The Volokh Conspiracy
Mostly law professors | Sometimes contrarian | Often libertarian | Always independent
Whenever I read a new Justice Breyer majority opinion, I brace myself. Not because I will disagree. But because the decision will be impossible to teach. Breyer will identify a host of factors, that can be weighed in indeterminate ways, which yield a result that cannot be clearly explained. I will miss Justice Breyer's quirky questions from the bench, but I will not miss his confounding caselaw.
Breyer's majority opinion in Shurtleff v. City of Boston was true to form. It includes this paragraph:
In answering these questions, we conduct a holistic inquiry designed to determine whether the government intends to speak for itself or to regulate private expression. Our review is not mechanical; it is driven by a case's context rather than the rote application of rigid factors. Our past cases have looked to several types of evidence to guide the analysis, including: the history of the expression at issue; the public's likely perception as to who (the government or a private person) is speaking; and the extent to which the government has actively shaped or controlled the expression.
Justice Alito responds forcefully to Justice Breyer's "factorized" jurisprudence:
The factors relied upon by the Court are thus an uncertain guide to speaker identity. But beyond that, treating these factors as a freestanding test for the existence of government speech artificially separates the question whether the government is speaking from whether the government is facilitating or regulating private speech. Under the Court's factorized approach, government speech occurs when the government exercises a "sufficient" degree of control over speech that occurs in a setting connected with government speech in the eyes of history and the contemporary public, regardless of whether the government is actually merely facilitating private speech. This approach allows governments to exploit public expectations to mask censorship. . . .
And like any factorized analysis, this approach cannot provide a principled way of deciding cases. The Court's analysis here proves the point. The Court concludes that two of the three factors—history and public perception—favor the City. But it nonetheless holds that the flag displays did not constitute government speech. Why these factors drop out of the analysis—or even do not justify a contrary conclusion—is left unsaid. This cannot be the right way to determine when governmental action is exempt from the First Amendment.
If my math is right, this case will likely be Justice Breyer's final First Amendment decision. Regrettably, courts will have to struggle with the Shurtleff factors for years to come.
One other note on Justice Alito's concurrence. He flags an issue that may become important: do states have free speech rights with respect to the federal government?
That is because the government-speech doctrine is not based on the view—which we have neither accepted nor rejected—that governmental entities have First Amendment rights. FN2
FN2: The text of the First Amendment also seems to exclude the possibility that the Federal Government has a constitutional right to speak, since it prohibits "Congress" and other federal entities and actors from "abridging the freedom of speech." A different analysis might be called for in a case in which the Federal Government attempts to restrict the speech of another sovereign. If the States had First Amendment rights against the Federal Government at the time of ratification, it is not obvious why that right would be eliminated by the incorporation of the speech rights of private citizens against the States through the Fourteenth Amendment.
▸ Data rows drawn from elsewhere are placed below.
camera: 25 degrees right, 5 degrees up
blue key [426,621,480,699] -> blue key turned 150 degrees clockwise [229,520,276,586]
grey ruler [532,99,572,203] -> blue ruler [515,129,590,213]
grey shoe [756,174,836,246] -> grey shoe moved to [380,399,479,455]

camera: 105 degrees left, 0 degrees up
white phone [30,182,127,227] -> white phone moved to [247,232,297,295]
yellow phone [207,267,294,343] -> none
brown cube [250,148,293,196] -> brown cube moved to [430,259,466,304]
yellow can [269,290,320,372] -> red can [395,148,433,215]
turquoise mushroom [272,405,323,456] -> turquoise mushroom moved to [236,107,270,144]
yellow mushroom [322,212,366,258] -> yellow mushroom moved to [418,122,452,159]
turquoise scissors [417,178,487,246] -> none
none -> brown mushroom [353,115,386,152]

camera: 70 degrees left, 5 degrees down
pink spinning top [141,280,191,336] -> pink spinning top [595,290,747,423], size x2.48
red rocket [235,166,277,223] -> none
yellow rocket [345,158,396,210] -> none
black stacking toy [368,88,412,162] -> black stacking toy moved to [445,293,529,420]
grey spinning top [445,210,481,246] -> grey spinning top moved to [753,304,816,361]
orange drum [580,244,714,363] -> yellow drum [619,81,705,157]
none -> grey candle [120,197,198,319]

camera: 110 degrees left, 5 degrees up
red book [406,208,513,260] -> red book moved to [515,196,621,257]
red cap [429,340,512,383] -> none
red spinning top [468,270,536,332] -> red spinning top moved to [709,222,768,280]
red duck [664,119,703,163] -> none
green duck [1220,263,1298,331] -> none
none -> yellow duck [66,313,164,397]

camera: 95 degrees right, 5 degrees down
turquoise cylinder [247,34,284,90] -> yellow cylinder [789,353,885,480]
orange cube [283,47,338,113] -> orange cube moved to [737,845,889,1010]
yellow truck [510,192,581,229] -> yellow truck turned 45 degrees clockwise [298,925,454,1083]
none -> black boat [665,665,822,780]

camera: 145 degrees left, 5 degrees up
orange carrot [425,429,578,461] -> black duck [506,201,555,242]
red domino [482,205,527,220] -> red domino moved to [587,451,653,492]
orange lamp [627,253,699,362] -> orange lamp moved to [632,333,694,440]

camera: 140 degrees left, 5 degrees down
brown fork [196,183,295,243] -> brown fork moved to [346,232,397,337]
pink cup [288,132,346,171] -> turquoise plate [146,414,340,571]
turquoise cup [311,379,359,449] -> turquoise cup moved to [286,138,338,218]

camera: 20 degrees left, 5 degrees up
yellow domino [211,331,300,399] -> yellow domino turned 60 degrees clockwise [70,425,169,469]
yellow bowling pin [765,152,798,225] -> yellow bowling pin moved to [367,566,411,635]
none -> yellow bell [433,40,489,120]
Howard Wasserman writes at Prawfs:
A different issue–and possible future bomb–involves whether government has speech rights. Alito drops a footnote arguing the federal government does not have such a right, but that states might have free-speech rights against the federal government. The text of the First Amendment–prohibiting Congress from abridging–eliminates any free-speech right for the federal government against itself. But extending that restriction to state governments in the 14th Amendment as to private individuals does not answer the question of the speech rights of states as to the fed. So is the next line of lawsuit against anything policy from a Democratic administration going to be a claim that it violates Texas' free-speech rights?